Votre travail:
**a.** Pouvez-vous recopier mot pour mot le passage de l'éditorial sur la détention de Nazanin Zaghari-Ratcliffe compris entre « publié le 17 » et « lien avec l’Iran. », ces deux bornes incluses ?
**b.** Pourriez-vous poursuivre l'éditorial sur la détention de Nazanin Zaghari-Ratcliffe à partir de la dernière phrase donnée ?

Menu
Libération
Éditorial

L’Irano-Britannique que Londres laisse croupir à Téhéran

publié le 17 octobre 2016 à 20h21

Mais que fait Boris Johnson ? Depuis plus de six mois, Nazanin Zaghari-Ratcliffe, une Irano-Britannique de 37 ans, croupit dans la prison d’Evin à Téhéran. Début septembre, Nazanin a été condamnée à cinq ans de prison pour des motifs inconnus. La jeune Britannique travaille pour l’organisation caritative Thomson Reuters Foundation, qui n’a aucun lien avec l’Iran.

Le 3 avril, elle s’apprêtait à rentrer à Londres. A l’aéroport de Téhéran, sa fille Gabriella, 2 ans, lui a été arrachée des bras alors qu’elle était arrêtée. L’enfant, à qui on a enlevé son seul passeport (britannique), vit désormais chez ses grands-parents à Téhéran. Depuis, Richard Ratcliffe, son époux, remue ciel et terre. Il a d’abord suivi les conseils du Foreign Office qui lui suggérait de faire le moins de vagues possibles. Mais six mois plus tard, rien n’a bougé. Nazanin n’a jamais reçu d’assistance consulaire. Elle ne voit sa fille et ses parents qu’au compte-gouttes.

Contenu des données:
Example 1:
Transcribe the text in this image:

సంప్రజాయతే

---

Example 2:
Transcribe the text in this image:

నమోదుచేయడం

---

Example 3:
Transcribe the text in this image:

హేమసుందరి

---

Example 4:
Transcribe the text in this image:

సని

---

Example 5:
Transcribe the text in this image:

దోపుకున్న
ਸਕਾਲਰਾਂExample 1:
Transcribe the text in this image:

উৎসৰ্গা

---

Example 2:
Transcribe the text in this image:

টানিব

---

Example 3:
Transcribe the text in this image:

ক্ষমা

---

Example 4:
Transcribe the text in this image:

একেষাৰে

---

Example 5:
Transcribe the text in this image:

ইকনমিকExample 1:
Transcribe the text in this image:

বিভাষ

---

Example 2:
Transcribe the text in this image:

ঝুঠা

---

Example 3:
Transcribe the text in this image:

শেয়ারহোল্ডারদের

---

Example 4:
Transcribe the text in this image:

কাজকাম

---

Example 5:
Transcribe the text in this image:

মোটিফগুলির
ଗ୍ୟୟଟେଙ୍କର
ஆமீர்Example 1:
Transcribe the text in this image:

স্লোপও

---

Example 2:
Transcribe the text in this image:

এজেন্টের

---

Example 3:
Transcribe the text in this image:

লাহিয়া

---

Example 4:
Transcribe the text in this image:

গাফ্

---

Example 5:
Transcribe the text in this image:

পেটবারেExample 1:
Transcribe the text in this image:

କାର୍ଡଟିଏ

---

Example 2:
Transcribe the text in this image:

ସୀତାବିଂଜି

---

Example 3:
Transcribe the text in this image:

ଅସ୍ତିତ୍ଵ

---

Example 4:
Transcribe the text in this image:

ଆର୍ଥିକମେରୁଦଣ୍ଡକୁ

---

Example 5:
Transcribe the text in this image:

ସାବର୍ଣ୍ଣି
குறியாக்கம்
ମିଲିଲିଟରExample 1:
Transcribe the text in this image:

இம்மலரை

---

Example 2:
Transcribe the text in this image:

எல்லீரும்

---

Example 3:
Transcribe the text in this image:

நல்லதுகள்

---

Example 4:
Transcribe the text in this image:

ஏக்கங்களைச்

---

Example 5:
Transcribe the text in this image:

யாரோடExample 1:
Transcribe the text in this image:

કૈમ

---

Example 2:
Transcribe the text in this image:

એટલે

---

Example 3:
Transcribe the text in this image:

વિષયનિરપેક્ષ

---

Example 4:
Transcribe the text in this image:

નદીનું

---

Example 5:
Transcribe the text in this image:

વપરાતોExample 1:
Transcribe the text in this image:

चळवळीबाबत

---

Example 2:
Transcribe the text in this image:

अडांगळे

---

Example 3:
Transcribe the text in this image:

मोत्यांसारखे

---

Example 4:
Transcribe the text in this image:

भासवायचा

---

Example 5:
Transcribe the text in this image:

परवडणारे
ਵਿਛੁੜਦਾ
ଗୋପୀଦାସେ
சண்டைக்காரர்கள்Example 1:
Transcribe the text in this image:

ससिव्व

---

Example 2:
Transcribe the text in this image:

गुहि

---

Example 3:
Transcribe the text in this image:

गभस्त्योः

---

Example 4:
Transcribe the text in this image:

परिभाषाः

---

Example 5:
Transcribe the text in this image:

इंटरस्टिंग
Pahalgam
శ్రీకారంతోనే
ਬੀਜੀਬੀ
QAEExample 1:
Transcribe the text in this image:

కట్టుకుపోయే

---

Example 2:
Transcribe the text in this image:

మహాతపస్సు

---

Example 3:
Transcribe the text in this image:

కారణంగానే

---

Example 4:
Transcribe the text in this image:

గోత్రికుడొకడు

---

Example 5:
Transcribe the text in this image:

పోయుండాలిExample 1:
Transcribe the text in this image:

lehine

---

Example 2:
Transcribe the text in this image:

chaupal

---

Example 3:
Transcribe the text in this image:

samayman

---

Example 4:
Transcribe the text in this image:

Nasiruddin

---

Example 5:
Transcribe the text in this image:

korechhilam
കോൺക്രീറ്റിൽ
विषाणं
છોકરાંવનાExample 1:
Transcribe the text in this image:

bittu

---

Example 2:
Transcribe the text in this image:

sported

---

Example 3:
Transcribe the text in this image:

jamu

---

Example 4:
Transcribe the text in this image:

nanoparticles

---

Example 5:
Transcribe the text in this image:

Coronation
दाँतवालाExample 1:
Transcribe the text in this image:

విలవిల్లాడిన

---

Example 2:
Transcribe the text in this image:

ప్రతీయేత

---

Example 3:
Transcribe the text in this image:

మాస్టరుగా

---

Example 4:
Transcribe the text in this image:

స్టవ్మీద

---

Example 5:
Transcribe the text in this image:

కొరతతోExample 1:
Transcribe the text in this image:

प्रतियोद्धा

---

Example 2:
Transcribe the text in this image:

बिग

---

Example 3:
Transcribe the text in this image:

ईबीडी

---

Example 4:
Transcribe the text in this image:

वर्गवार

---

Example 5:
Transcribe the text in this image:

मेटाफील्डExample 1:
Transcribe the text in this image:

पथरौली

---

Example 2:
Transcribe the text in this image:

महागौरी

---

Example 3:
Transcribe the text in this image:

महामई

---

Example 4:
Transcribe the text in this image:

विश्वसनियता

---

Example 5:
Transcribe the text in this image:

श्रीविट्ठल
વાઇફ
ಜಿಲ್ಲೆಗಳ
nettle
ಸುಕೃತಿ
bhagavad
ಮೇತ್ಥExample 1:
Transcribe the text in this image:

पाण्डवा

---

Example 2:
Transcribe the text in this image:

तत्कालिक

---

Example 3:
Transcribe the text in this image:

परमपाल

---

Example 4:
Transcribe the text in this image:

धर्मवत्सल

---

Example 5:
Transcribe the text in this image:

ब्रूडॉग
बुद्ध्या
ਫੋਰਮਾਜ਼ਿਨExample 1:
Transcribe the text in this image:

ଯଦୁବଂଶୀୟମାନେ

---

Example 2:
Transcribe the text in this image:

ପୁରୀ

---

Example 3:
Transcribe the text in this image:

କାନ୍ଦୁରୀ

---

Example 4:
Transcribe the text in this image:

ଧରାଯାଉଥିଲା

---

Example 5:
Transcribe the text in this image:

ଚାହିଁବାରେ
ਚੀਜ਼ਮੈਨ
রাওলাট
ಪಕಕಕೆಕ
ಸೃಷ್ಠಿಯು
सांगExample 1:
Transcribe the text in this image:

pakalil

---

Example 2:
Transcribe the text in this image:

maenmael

Réponses successives:
**a.**
publié le 17 octobre 2016 à 20h21

Mais que fait Boris Johnson ? Depuis plus de six mois, Nazanin Zaghari-Ratcliffe, une Irano-Britannique de 37 ans, croupit dans la prison d’Evin à Téhéran. Début septembre, Nazanin a été condamnée à cinq ans de prison pour des motifs inconnus. La jeune Britannique travaille pour l’organisation caritative Thomson Reuters Foundation, qui n’a aucun lien avec l’Iran.

**b.**
Le Foreign Office se dit «inquiet» de la situation. Mais ce n'est pas suffisant. Boris Johnson n'a «jamais appelé ouvertement à la libération de Nazanin, n'a pas condamné la situation», se désespère Richard Ratcliffe, qui n'a jamais été reçu par le ministre en dépit de ses demandes. Les Nations unies ont, elles, haussé la voix. Leur rapporteur spécial sur la situation des droits de l'homme en Iran, Ahmed Shaheed, a appelé jeudi à la «libération immédiate» de Nazanin Zaghari-Ratcliffe, dont la détention est «arbitraire et injustifiée» après un «procès secret», une «parodie de justice». Il souligne que la santé de Nazanin s'est détériorée en prison. Pourquoi cette tiédeur de la part du Foreign Office ?

Les Iraniens ne reconnaissent pas la double-nationalité et ont pris pour habitude d'utiliser les binationaux comme des pions sur un jeu d'échecs dont les règles mouvantes ne sont connues que d'eux seuls. Un autre Irano-Britannique, Kamal Foroughi, 77 ans, est enfermé depuis six ans à Evin. Faute de soins, il est en train de perdre la vue. Une Irano-Canadienne, Homa Hoodfar, 65 ans, arrêtée en juin, a été libérée fin septembre. «Comment est-il possible que le Canada, qui ne dispose pas d'ambassade à Téhéran, ait pu faire libérer sa ressortissante et pas le Royaume-Uni qui a rouvert son ambassade début septembre ?», s'interroge Richard.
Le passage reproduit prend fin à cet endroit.